Aufgabenstellung:
Schreiben Sie den Ausgangstext über Erinnerungskultur und aussterbende Zeitzeugen vollständig und wortgetreu ab.

Über belastete Straßennamen und aussterbende Zeitzeugen

In der heutigen Zeit spielt Erinnerungskultur eine immer größere Rolle und rückt zunehmend in den Fokus der Öffentlichkeit. Besonders die Zeit des Zweiten Weltkriegs und des Nationalsozialismus haben sich in das kollektive Gedächtnis unserer Gesellschaft eingebrannt. Großeltern und Urgroßeltern können noch vereinzelt über diese Zeit berichten, dennoch steht man vor dem Problem, dass Zeitzeugen allmählich “aussterben” - befinden sich diese geringstenfalls im hohen Alter von rund neunzig Jahren.
Foto: APA/dpa Rosen und Holzkreuze mit der Aufschrift "in Remembrance"

Die Zeithistorikerin Barbara Stelzl-Marx gibt zu bedenken, dass der Verlust der Zeitzeugenschaft nur schwer zu kompensieren sei. Im Gespräch mit APA-Science zeigt die Leiterin des Ludwig Boltzmann Instituts für Kriegsfolgenforschung (BIK) und Professorin für europäische Zeitgeschichte an der Uni Graz Alternativen zu Zeitzeugeninterviews und die möglichen Auswirkungen und Veränderungen für Forschung und Gesellschaft auf.

Bereitgestelltes Material:
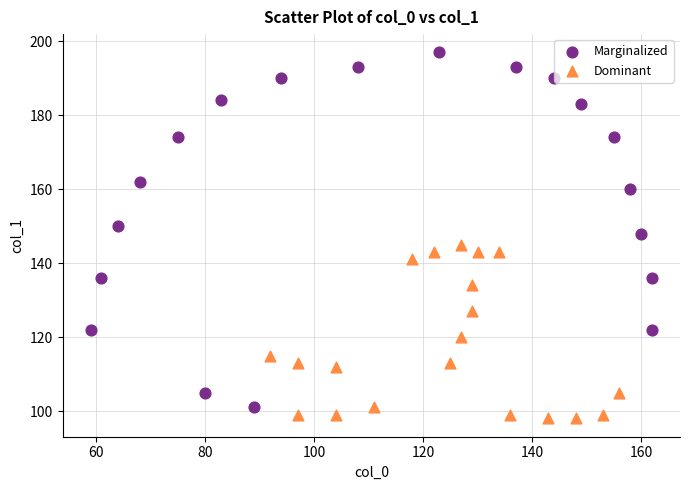

Which series has the largest Y range (max minus min)?

Marginalized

Antwort:
Über belastete Straßennamen und aussterbende Zeitzeugen

In der heutigen Zeit spielt Erinnerungskultur eine immer größere Rolle und rückt zunehmend in den Fokus der Öffentlichkeit. Besonders die Zeit des Zweiten Weltkriegs und des Nationalsozialismus haben sich in das kollektive Gedächtnis unserer Gesellschaft eingebrannt. Großeltern und Urgroßeltern können noch vereinzelt über diese Zeit berichten, dennoch steht man vor dem Problem, dass Zeitzeugen allmählich “aussterben” - befinden sich diese geringstenfalls im hohen Alter von rund neunzig Jahren.
Foto: APA/dpa Rosen und Holzkreuze mit der Aufschrift "in Remembrance"

Die Zeithistorikerin Barbara Stelzl-Marx gibt zu bedenken, dass der Verlust der Zeitzeugenschaft nur schwer zu kompensieren sei. Im Gespräch mit APA-Science zeigt die Leiterin des Ludwig Boltzmann Instituts für Kriegsfolgenforschung (BIK) und Professorin für europäische Zeitgeschichte an der Uni Graz Alternativen zu Zeitzeugeninterviews und die möglichen Auswirkungen und Veränderungen für Forschung und Gesellschaft auf.